British, Christmas, Dutch, Food

Our British Dutch Christmas

This time of year is oozing with nostalgia, with childhood memories and traditions. However, I am an expat and recreating my childhood Christmases is easier said than done when you no longer live in the same country as the one you grew up in. Passing on the traditions that made up my festive days as a small girl to my three little Dutch boys needs a little more thought than it would if we were all living in England.

Take nativity plays for example. The annual battle over who would get to play Mary and Joseph. The work behind the scenes to create the perfect outfit to be one of the many angels or shepherds on stage. All engraved in my memory. There are lovely little photos of my brother and me in our nativity plays. But there are no nativity plays here in the Netherlands. At least not at any of the schools I know about. On the one hand, thank goodness – I cannot even begin to imagine getting three costumes sorted in a period that is already the very definition of madness, however, how sweet it would be to see my three sons on stage being a part of a nativity play.

Aside from nativity plays, Christmas carol concerts are also missing from our Dutch Christmases. As a child the whole school headed over to the church to sing Christmas carols. Some parents attended and it was the sign that Christmas was nearly here. Don’t get me wrong, there are carol concerts (certainly not extremely common) but they are not related to my children’s school.

Instead my two eldest boys have a Christmas dinner in school. They put on a shirt and tie and do their hair (Dutch style with gel….). Their classrooms are turned into magical twinkling spaces with candles and Christmas lights and desks become tables decked with colour and self made placemats. We parents provide a menu of hapjes that has been put together by the children themselves. At the end of their meal they sing a song for us. They have a lovely evening, and it has become a custom of their Christmas. My youngest has a Christmas breakfast at the peuterspeelzaal – his first one this year.

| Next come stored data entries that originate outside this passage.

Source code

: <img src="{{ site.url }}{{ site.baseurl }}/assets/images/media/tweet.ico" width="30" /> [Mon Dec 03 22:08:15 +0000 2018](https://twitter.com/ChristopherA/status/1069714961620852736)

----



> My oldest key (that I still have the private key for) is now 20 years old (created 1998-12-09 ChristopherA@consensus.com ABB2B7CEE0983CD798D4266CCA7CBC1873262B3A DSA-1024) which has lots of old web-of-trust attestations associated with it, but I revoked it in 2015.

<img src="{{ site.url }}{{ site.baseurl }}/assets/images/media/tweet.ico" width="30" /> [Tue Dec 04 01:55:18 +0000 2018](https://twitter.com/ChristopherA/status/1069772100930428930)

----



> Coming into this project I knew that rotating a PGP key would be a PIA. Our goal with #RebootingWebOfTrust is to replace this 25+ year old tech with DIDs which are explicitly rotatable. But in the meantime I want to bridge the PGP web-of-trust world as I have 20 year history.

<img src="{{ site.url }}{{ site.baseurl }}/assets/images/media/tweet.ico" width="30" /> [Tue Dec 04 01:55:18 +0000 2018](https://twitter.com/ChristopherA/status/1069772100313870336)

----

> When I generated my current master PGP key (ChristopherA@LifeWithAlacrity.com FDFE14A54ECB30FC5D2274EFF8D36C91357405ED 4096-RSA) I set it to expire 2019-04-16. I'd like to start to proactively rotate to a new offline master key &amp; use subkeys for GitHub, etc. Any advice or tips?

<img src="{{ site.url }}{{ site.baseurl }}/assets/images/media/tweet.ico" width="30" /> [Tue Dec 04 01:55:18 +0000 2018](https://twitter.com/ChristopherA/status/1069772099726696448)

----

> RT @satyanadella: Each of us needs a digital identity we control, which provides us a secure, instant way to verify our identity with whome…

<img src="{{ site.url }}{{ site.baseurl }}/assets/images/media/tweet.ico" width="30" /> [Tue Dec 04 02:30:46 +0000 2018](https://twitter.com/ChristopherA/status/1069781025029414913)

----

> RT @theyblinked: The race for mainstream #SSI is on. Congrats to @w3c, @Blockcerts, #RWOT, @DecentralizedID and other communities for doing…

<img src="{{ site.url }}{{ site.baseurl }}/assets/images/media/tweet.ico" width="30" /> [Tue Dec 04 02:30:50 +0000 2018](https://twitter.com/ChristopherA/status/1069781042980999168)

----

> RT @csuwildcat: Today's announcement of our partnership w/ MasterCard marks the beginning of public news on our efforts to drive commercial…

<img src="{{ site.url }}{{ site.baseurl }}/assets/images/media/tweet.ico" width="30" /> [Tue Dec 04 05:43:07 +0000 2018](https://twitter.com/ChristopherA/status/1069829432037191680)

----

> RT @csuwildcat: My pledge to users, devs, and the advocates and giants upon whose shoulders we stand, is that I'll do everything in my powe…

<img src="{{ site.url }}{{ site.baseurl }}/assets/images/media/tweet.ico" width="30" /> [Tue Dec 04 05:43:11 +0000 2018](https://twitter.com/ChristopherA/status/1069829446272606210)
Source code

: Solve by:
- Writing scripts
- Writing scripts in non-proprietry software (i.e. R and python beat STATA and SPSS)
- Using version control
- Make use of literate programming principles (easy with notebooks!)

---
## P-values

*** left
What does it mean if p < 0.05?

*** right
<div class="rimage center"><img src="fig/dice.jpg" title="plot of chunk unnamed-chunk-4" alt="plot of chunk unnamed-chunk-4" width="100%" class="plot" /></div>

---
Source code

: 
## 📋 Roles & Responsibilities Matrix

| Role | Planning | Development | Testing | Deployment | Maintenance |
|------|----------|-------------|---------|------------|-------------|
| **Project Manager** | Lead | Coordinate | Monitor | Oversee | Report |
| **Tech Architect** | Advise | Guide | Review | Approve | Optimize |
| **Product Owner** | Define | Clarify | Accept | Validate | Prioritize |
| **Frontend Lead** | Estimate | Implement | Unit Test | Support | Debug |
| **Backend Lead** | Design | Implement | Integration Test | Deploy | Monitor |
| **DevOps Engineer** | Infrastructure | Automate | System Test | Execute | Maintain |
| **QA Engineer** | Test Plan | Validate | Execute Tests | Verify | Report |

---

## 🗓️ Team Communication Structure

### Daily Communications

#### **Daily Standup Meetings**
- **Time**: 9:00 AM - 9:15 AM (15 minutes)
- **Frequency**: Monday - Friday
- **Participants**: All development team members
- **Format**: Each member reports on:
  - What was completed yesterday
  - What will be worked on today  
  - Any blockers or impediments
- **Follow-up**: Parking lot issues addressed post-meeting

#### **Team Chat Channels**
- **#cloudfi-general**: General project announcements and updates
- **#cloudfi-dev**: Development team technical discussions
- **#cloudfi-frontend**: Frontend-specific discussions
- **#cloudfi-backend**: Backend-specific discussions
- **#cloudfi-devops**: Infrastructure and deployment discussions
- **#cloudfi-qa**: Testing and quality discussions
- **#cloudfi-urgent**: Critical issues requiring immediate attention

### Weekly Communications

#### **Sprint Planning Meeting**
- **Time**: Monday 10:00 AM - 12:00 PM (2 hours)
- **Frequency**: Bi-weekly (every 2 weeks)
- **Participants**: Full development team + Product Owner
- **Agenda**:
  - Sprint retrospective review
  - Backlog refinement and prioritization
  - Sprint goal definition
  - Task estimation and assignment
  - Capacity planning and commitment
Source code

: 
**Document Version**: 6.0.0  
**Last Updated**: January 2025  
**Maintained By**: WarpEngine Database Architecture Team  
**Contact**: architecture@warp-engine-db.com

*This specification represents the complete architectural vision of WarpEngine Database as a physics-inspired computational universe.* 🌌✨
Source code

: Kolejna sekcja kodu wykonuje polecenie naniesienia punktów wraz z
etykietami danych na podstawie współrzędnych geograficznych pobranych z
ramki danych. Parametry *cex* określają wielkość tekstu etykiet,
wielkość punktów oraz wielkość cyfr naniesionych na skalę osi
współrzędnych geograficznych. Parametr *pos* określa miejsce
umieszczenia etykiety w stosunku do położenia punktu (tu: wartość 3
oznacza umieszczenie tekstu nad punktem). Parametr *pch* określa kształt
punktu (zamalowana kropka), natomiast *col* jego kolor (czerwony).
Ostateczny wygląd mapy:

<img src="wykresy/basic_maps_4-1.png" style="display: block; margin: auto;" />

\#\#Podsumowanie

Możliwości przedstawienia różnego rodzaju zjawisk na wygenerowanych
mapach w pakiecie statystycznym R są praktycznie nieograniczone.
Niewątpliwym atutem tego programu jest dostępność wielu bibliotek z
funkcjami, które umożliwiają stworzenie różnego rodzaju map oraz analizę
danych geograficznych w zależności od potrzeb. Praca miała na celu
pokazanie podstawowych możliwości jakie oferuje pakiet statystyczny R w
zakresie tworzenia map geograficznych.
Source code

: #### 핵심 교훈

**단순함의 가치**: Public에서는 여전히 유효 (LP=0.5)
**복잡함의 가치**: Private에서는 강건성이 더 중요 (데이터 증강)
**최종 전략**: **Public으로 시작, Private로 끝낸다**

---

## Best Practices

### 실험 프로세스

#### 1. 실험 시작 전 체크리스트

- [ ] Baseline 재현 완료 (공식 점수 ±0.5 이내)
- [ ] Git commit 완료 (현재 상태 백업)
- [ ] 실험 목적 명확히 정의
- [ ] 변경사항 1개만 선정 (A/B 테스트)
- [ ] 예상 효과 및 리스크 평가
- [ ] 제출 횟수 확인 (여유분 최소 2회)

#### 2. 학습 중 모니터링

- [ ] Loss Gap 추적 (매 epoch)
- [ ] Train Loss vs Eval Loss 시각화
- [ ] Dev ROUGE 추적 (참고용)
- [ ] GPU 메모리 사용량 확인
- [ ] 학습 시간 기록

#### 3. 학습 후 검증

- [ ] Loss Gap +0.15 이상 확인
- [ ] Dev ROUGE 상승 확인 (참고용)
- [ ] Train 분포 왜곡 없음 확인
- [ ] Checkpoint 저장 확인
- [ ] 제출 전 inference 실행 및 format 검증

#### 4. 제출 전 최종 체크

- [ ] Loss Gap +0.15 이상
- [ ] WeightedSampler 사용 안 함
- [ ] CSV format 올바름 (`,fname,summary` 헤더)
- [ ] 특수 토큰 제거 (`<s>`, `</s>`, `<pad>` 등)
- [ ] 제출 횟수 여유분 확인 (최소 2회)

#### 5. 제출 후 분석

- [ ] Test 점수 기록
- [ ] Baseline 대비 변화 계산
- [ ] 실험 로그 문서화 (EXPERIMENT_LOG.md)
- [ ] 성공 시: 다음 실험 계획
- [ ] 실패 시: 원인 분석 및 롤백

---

However, the food, putting a stocking out on Christmas Eve for Father Christmas to fill, the delivery of presents under the tree to be found on Christmas morning – that’s all the traditions of my childhood, being passed on to my children.

Over the years I have been in the Netherlands, putting together a traditional British Christmas dinner has got easier. In years gone by the only way to recreate the Christmas meals of my youth was by visiting expat shops. These days Albert Heijn sells large turkeys, special to order at this time of year, parsnips have become more readily available and even cranberries are an accepted part of the festive period. However, I still need my beloved expat shop for Christmas pudding, brandy butter, mincemeat to make mince pies and proper, full size Christmas crackers, crap joke, paper hat and all.

There are compromises, and adaptations when it comes to Christmas and our mixed culture home. Our Christmas Day looks different to what is going on behind closed doors in the Dutch streets around us. And that is exactly what makes our Christmas so special – we have taken what is important to us and made it our own. It’s our very own British Dutch Christmas.

Do you try to recreate the Christmases from your childhood? Are you passing on Christmas traditions to your children? Or does your Christmas look completely different these days because of where you are living?